Simple Scalar Spectrum Analyzer

Simple Scalar Spectrum Analyzer

Sam Wetterlin

10/4/06

The following scans were made on an oscilloscope using the Simple Scalar Spectrum Analyzer (“SSSA”). The schematic of that device and the method of use is shown at the end of this document. In short, the input comes from a sweep generator and the output is displayed on a scope. The SSSA displays either the transmission characteristics or return loss of the DUT.

FIGURE 1—Transmission of 7ft. coax. Scanned 1-150MHz.

Each large vertical division is 10db (200mv). The transmission declines about 4db

due to attenuation. (And in small part due to declining “intercept” of

the AD8310 detector.

FIGURE 2—Return loss of 7ft. terminated coax. Scanned 1-150MHz.

Each large vertical division is 10db (200mv). Return loss is the difference between

the baseline and the displayed value.The baseline values (100% reflection)

are approximately the same as shown in Figure 1, or about 20db above the scope

center line, which puts the leftmost peak at RL=30db. Depending on preference,

the trace could be inverted.

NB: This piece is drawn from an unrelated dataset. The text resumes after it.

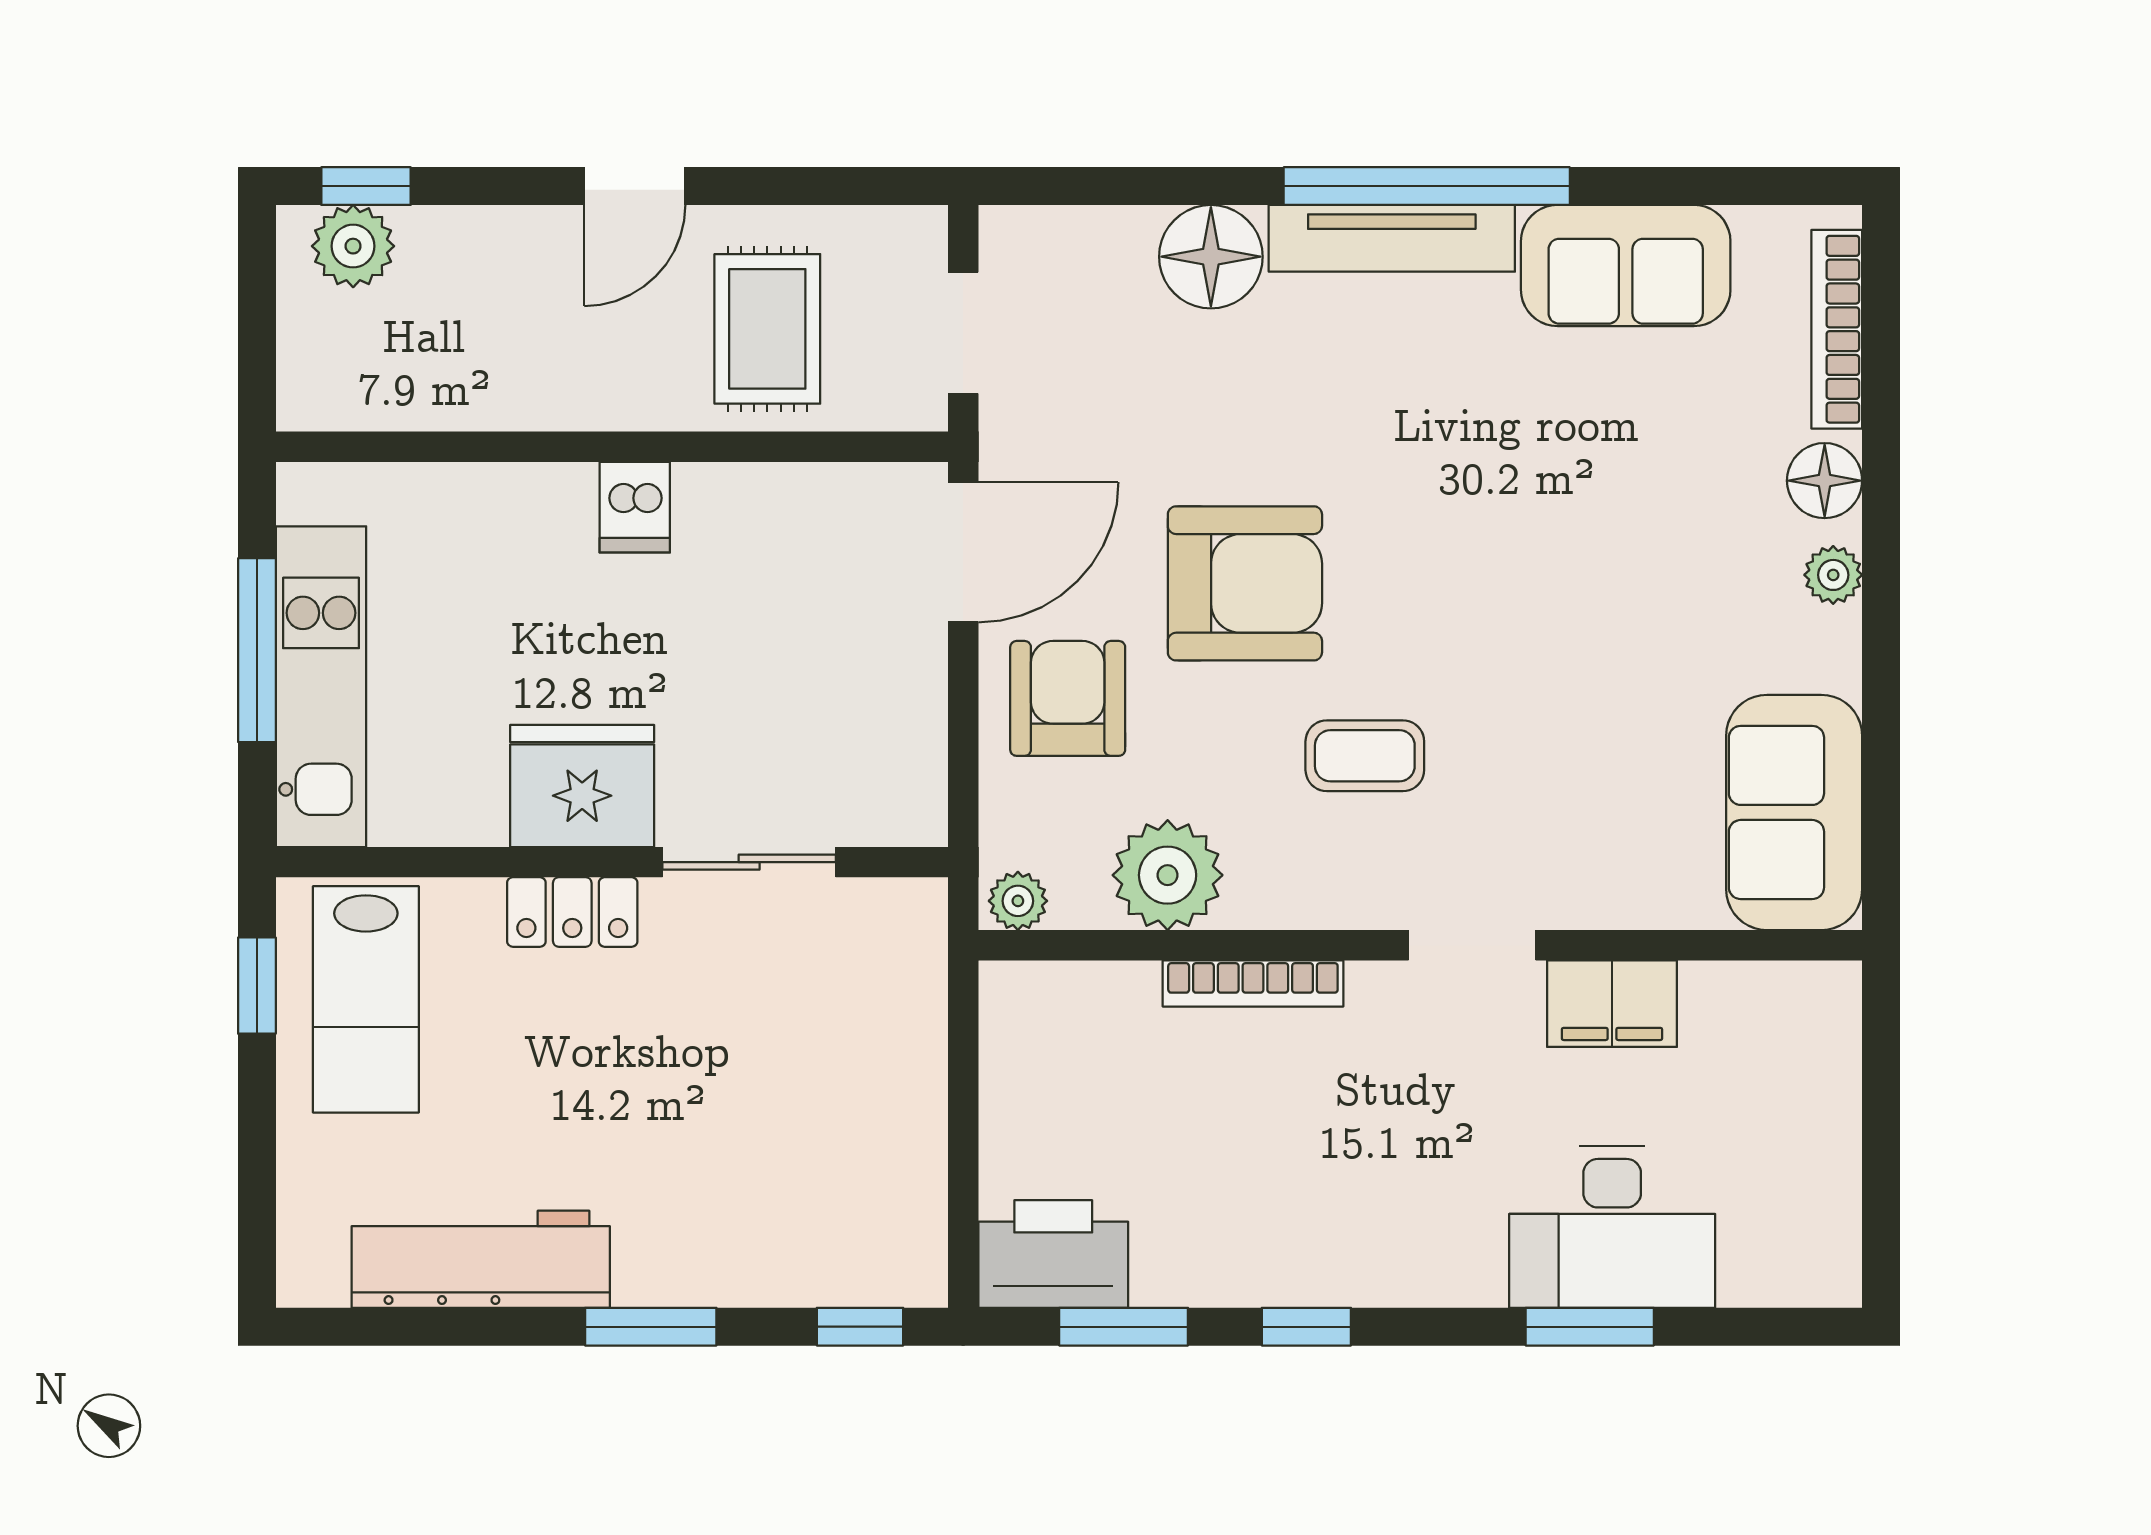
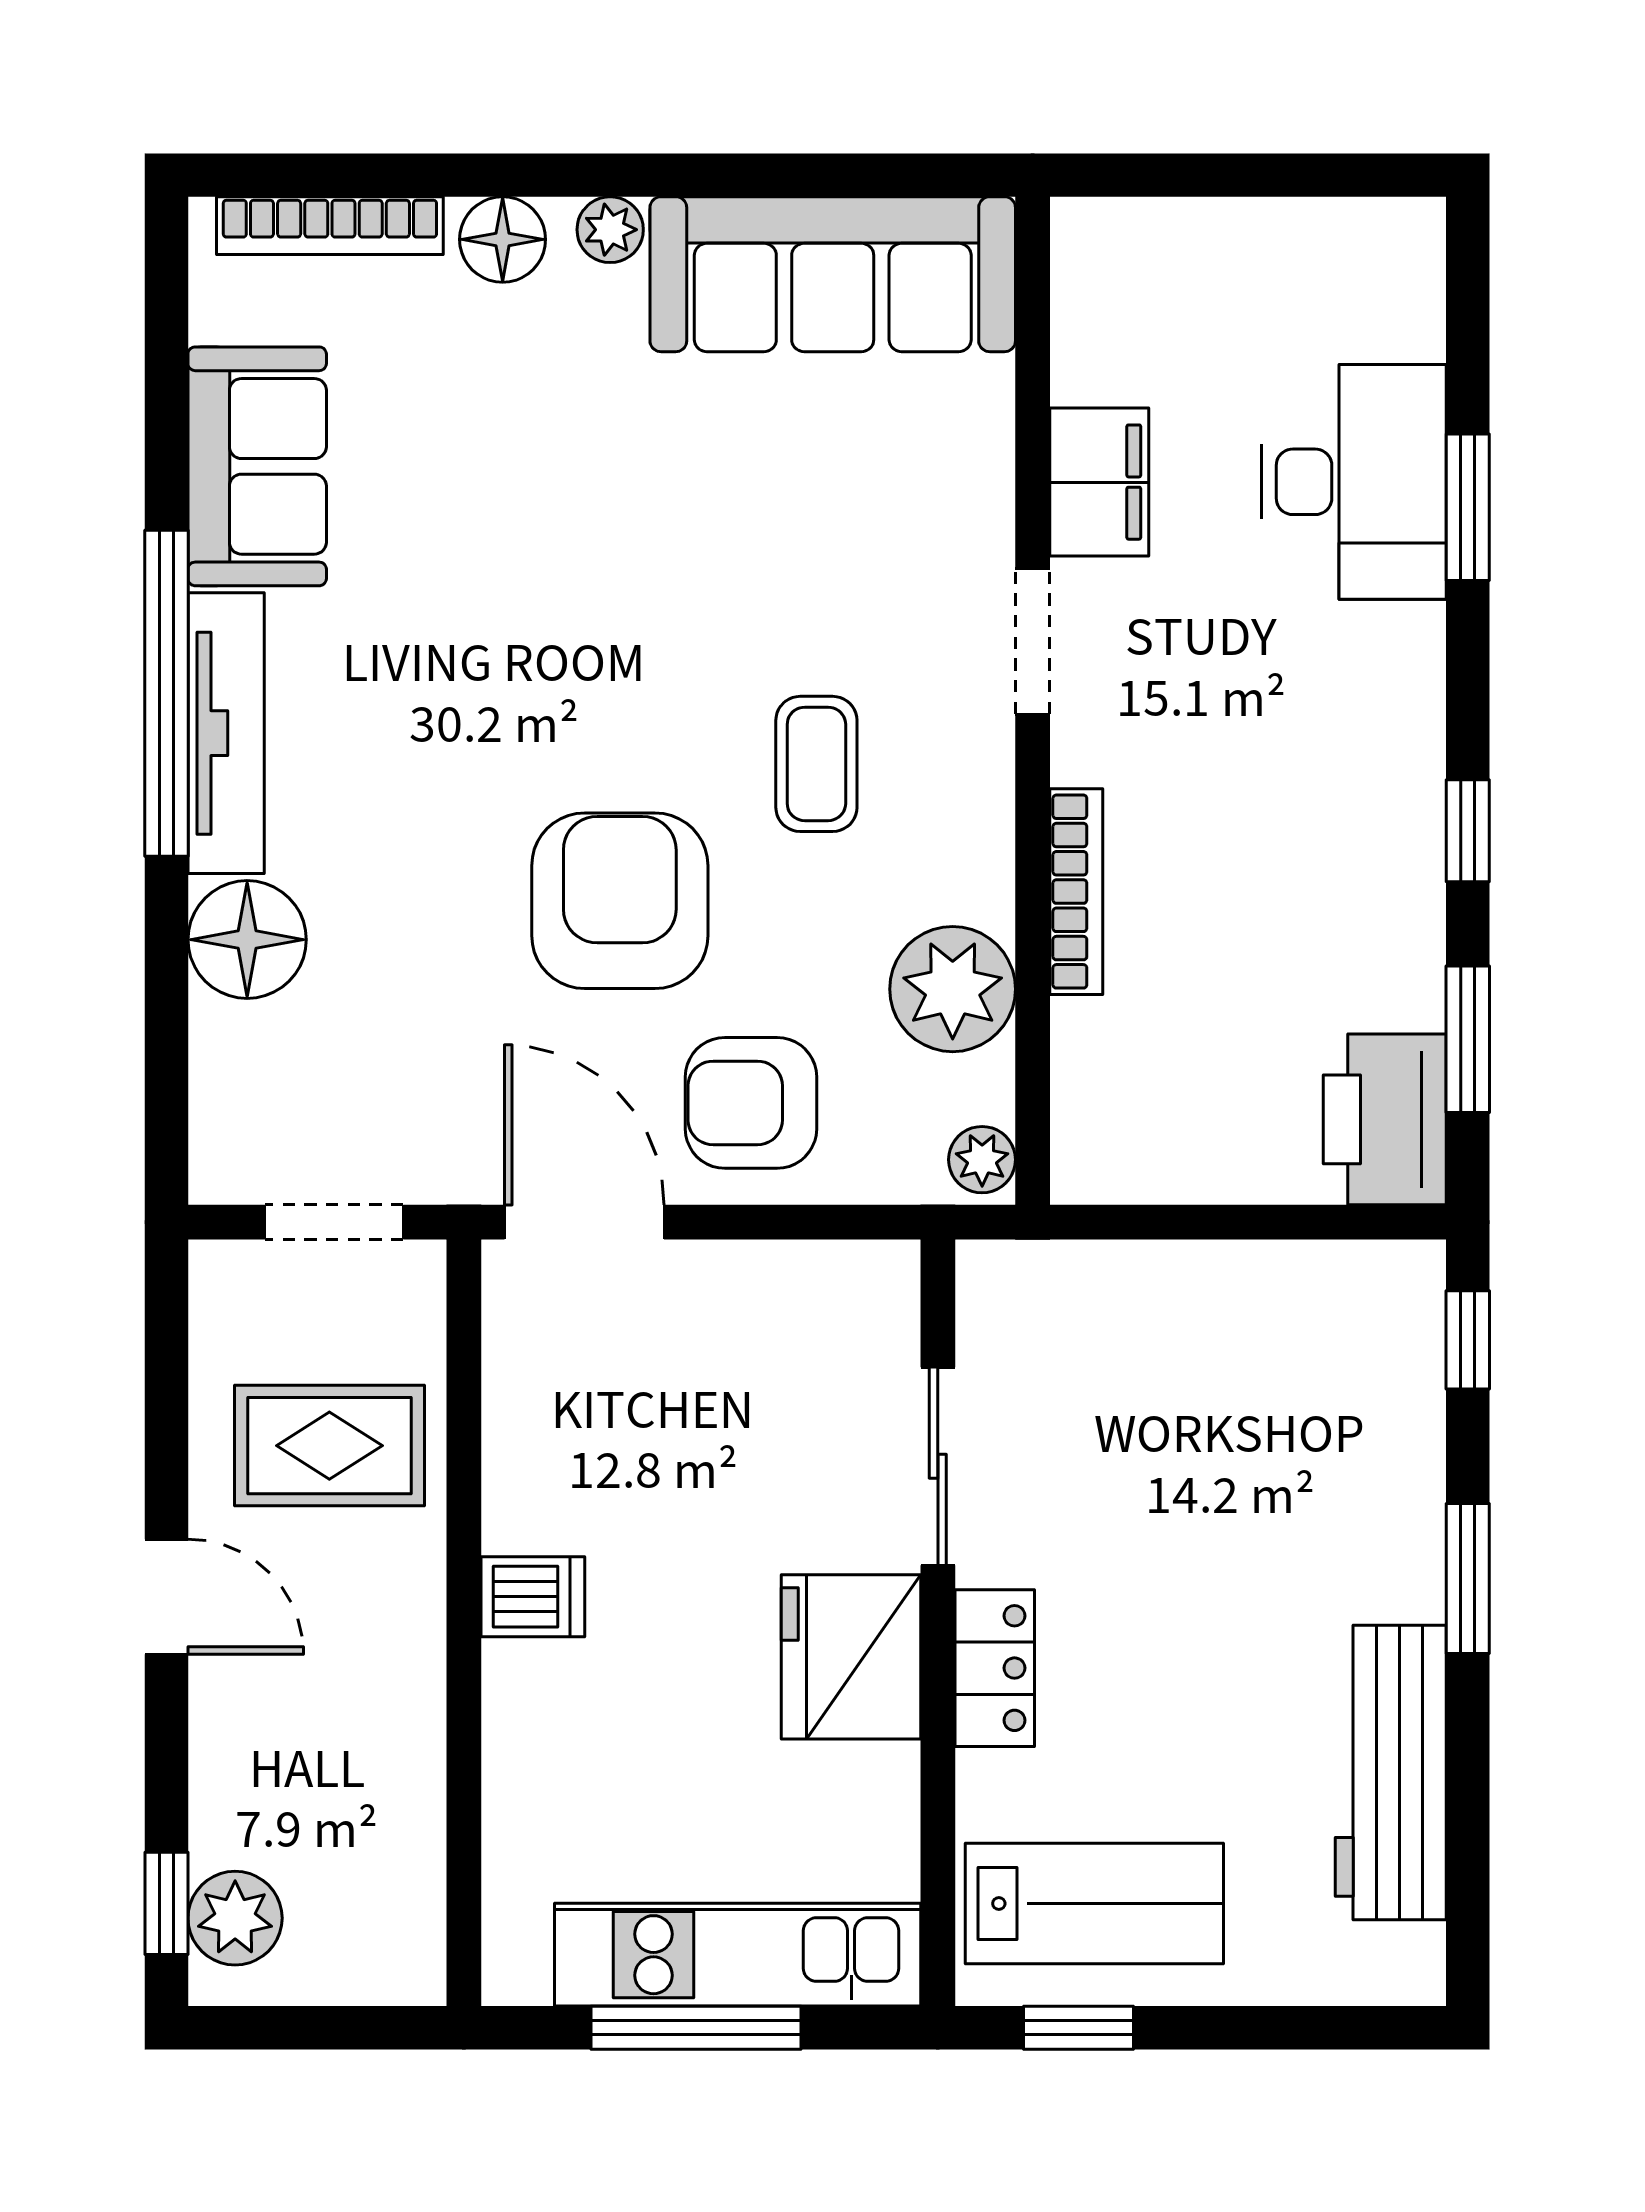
sofa: (1794, 812) -> (833, 274), width x1.36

The series of peaks is characteristic of cable return loss, and results from the fact that the cable is not a perfect 50 ohms.

FIGURE 3—Transmission of 35MHz LPF. Scanned 1-100MHz.

Each large vertical division is 10db (200mv). The baseline is 30db above the scope

center line. This demonstrates a 65db dynamic range.

FIGURE 4—Return Loss of 35MHz LPF. Scanned 1-100MHz.

Each large vertical division is 10db (200mv). The baseline is 30db above

the scope center line. Maximum return loss is on left at about 30db,

and is near 0 above the passband of the filter.

FIGURE 5—Transmission of 10.7MHz LPF. Scanned 7.7-13.7MHz.

(20db per large vertical division)

This is the LC noise filter from the AD8330/AD8367 AGC loop. I did

not establish a baseline. I also did not show return loss, because the actual

filter is isolated from the input by resistors, so the return loss is very flat and uninteresting.